Pour sa première question à l'Assemblée-nationale, Anny Poursinoff a interpellé le gouvernement sur les attaques violentes subies par Médiapart. Car la droite met le paquet pour éteindre l'incendie. Frédéric Lefebvre reprend les mêmes éléments de langage que tous les ténors de droite : Woerth est blanchi par le rapport de l'inspection des finances, la polémique est close. Voilà donc que ça repart, cette posture incroyable : ceux qui sont mis en cause par la polémique qui disent quand elle est finie ! Cette posture est une spécialité politique, mais ce gouvernement en est sans doute le champion.

**Données fournies**

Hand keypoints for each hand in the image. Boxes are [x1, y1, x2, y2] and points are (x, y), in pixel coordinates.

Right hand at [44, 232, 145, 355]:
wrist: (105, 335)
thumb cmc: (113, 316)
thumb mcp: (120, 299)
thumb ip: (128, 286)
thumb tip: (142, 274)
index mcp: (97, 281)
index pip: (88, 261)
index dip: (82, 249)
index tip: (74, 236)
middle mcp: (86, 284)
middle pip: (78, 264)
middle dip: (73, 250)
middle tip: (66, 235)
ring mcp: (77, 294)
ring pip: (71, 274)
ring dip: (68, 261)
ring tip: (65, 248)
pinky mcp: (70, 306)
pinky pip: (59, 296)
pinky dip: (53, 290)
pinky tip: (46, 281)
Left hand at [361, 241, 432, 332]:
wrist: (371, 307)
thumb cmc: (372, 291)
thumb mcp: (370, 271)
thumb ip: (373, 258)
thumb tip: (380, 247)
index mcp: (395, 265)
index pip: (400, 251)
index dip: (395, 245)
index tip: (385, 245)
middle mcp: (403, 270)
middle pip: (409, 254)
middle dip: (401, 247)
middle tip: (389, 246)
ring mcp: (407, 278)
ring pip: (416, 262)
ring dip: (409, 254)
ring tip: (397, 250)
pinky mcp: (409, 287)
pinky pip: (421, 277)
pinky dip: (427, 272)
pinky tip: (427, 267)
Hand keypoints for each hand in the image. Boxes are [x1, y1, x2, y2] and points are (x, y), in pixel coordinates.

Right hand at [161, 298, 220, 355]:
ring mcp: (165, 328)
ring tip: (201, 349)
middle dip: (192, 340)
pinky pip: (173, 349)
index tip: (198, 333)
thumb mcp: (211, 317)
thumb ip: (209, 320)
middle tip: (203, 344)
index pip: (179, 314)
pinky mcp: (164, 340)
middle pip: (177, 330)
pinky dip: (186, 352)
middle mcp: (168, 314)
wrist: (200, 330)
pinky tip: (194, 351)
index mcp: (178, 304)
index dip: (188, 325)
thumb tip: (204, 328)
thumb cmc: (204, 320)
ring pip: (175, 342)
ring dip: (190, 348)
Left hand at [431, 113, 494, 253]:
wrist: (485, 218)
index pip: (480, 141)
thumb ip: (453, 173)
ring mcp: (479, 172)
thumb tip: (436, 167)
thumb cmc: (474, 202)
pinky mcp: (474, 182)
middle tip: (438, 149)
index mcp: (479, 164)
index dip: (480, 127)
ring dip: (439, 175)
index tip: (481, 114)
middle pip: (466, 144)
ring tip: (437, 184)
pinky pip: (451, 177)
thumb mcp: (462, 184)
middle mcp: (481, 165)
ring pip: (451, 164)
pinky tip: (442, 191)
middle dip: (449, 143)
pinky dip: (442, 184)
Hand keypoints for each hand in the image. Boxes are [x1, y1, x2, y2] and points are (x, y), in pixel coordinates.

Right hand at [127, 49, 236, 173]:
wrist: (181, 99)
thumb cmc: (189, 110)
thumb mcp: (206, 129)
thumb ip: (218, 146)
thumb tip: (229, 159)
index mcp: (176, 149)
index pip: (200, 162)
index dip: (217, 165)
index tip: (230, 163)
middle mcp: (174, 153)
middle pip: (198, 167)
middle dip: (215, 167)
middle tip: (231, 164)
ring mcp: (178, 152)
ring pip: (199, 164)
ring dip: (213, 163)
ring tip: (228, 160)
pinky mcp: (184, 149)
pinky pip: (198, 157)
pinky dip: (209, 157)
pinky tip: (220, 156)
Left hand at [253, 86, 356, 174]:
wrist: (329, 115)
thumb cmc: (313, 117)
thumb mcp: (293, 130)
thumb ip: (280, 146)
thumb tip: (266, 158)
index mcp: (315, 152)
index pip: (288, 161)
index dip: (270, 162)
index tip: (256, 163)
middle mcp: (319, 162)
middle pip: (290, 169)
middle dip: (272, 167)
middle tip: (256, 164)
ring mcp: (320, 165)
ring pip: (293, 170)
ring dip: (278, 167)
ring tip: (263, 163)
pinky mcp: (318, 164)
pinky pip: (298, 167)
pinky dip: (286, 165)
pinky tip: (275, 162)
--
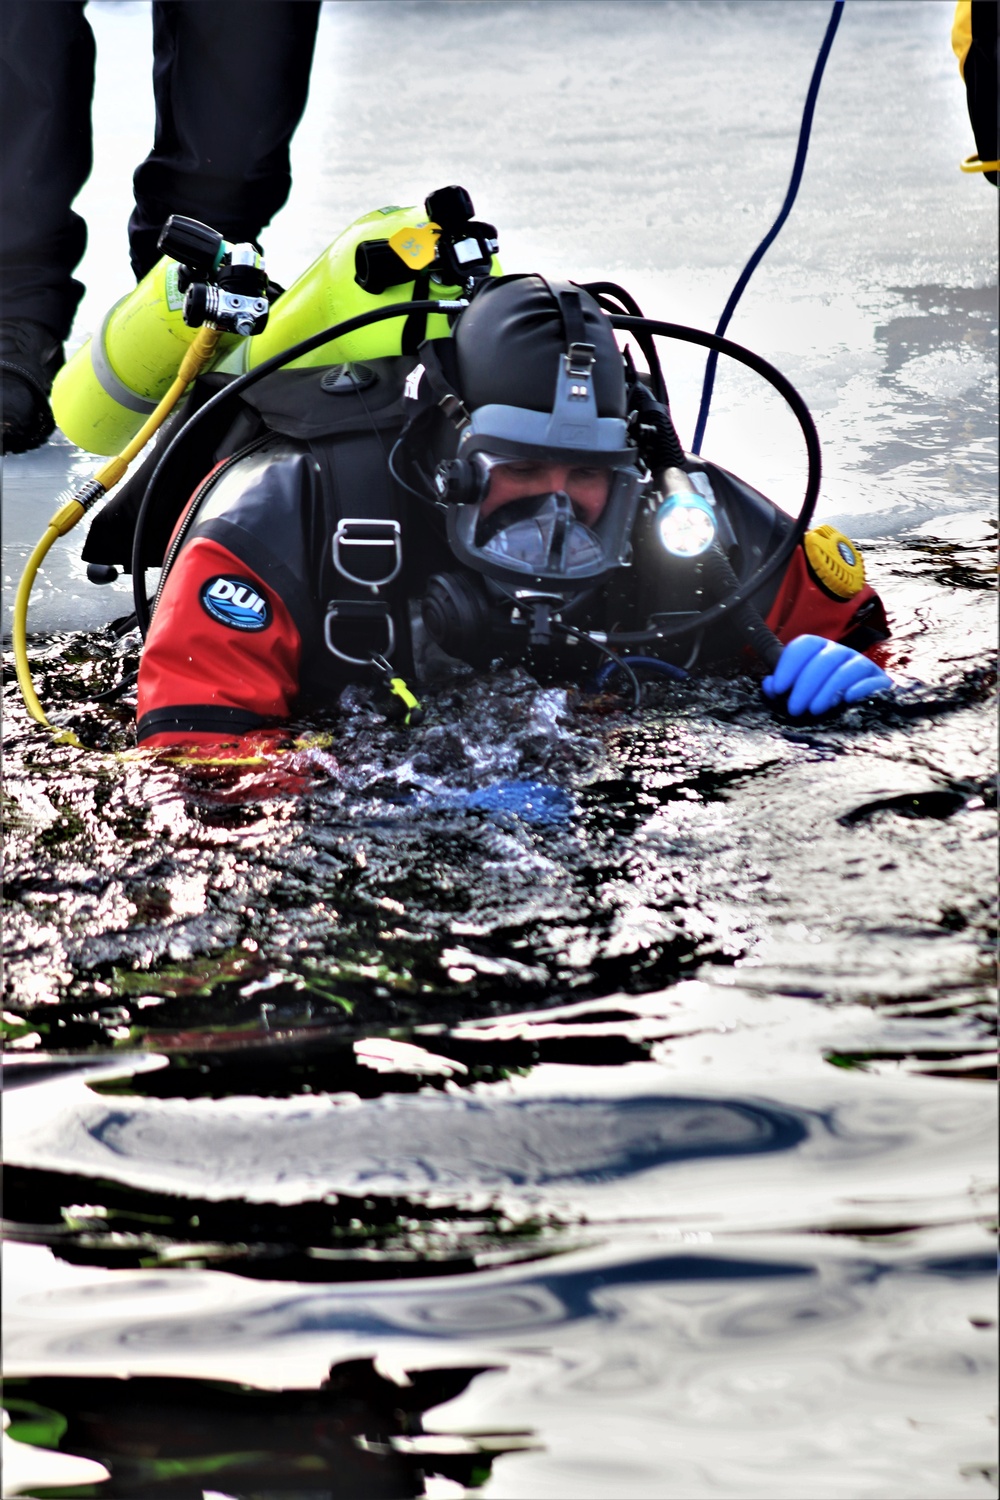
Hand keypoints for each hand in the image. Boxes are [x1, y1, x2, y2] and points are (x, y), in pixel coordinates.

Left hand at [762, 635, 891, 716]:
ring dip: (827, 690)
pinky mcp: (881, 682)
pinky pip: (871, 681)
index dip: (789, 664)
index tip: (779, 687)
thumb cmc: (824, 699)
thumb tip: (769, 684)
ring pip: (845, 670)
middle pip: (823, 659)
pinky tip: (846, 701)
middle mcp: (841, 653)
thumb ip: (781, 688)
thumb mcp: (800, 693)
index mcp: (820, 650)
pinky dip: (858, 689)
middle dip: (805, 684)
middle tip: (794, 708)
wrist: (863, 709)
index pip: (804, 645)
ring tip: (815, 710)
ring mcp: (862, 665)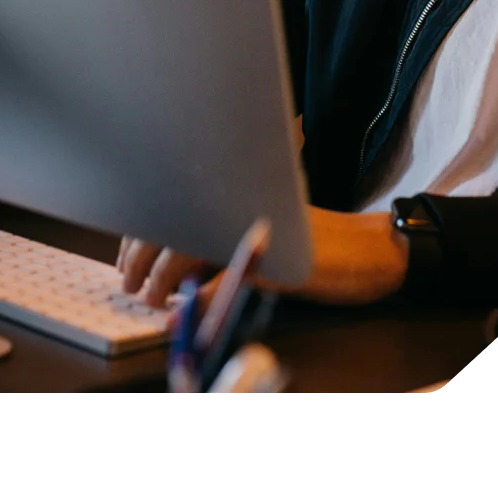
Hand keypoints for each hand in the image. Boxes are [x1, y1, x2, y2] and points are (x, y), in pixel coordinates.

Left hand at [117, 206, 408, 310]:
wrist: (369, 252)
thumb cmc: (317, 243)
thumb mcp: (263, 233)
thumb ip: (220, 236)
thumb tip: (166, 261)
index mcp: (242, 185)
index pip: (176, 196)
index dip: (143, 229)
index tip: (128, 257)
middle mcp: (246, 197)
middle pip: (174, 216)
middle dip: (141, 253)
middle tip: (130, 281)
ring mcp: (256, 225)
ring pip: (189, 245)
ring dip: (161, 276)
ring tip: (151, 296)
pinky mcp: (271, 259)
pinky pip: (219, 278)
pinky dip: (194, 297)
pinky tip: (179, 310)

**Consignes**
(a) Résumez en quelques phrases le paragraphe de l'extrait sur Médiapart qui commence par « Pour sa première question », en conservant ses faits principaux.
(b) Écrivez la suite de l'extrait sur Médiapart à partir de sa dernière phrase.

**Réponses attendues**
(a) Pour sa première question à l'Assemblée nationale, Anny Poursinoff a interrogé le gouvernement sur les attaques violentes contre Médiapart. La droite cherche à éteindre l'incendie : comme les autres ténors de son camp, Frédéric Lefebvre affirme que le rapport de l'inspection des finances blanchit Woerth et que la polémique est close. Ceux que la polémique met en cause prétendent donc décider eux-mêmes de sa fin. C'est une posture politique courante, dont ce gouvernement est sans doute le champion.

(b)
Une spécialité sarkozyenne
Dès son séjour sur le yacht de Bolloré, et la polémique qui s'en était suivie alors qu'il venait d'être élu, Sarkozy avait lancé la mode : c'est un ami de 20 ans, vive les chefs d'entreprise, il n'y a pas de polémique. Puis l'été suivant, alors que des journalistes l’interrogeaient sur son séjour dans une luxueuse résidence américaine, Nicolas Sarkozy répondit : « Je suis venu à Wolfeboro parce que j'ai des amis qui y viennent depuis des années. Ils ont loué une maison et nous y ont invités. Point. Il n'y a pas de polémique ». En avril 2009, Kosciusko-Morizet, secrétaire d'Etat de l'environnement provoquait la polémique après avoir été lâchée sur la loi anti-OGM en déclarant dans le journal Le monde : "J’en ai marre d’être confrontée à une armée de lâches. Il y a un concours de lâcheté et d’inélégance entre Jean-François Copé [...] et Jean-Louis Borloo" . Colère du premier ministre qui tonne : « Elle s'excuse ou elle est virée » tonne le premier ministre. La Ministre de l'environnement s'excuse. Et le Premier Ministre conclue, relayé par son porte-parole : « «l’incident clos».
Dans tout ces cas, et encore dans l'affaire Woerth-Bettencourt, c'est quand l'incident est clos qu'on aimerait poser encore des questions. Des questions sur tout ces copinages, ces proximités, ce pouvoir des lobbies sur le gouvernement, qui semblent altérer l'impartialité des décisions publiques.
Non, ça n'est pas clos, nous sommes les questionneurs, nous ne clôrons la polémique que lorsque nous aurons des réponses à nos questions. Non, n'acceptons pas ce syndrome, du « et puis c'est tout », expression fétiche de la marionnette de Philippe Lucas, l'ancien entraîneur de Laure Manaudou quand elle avait l'honneur des Guignols.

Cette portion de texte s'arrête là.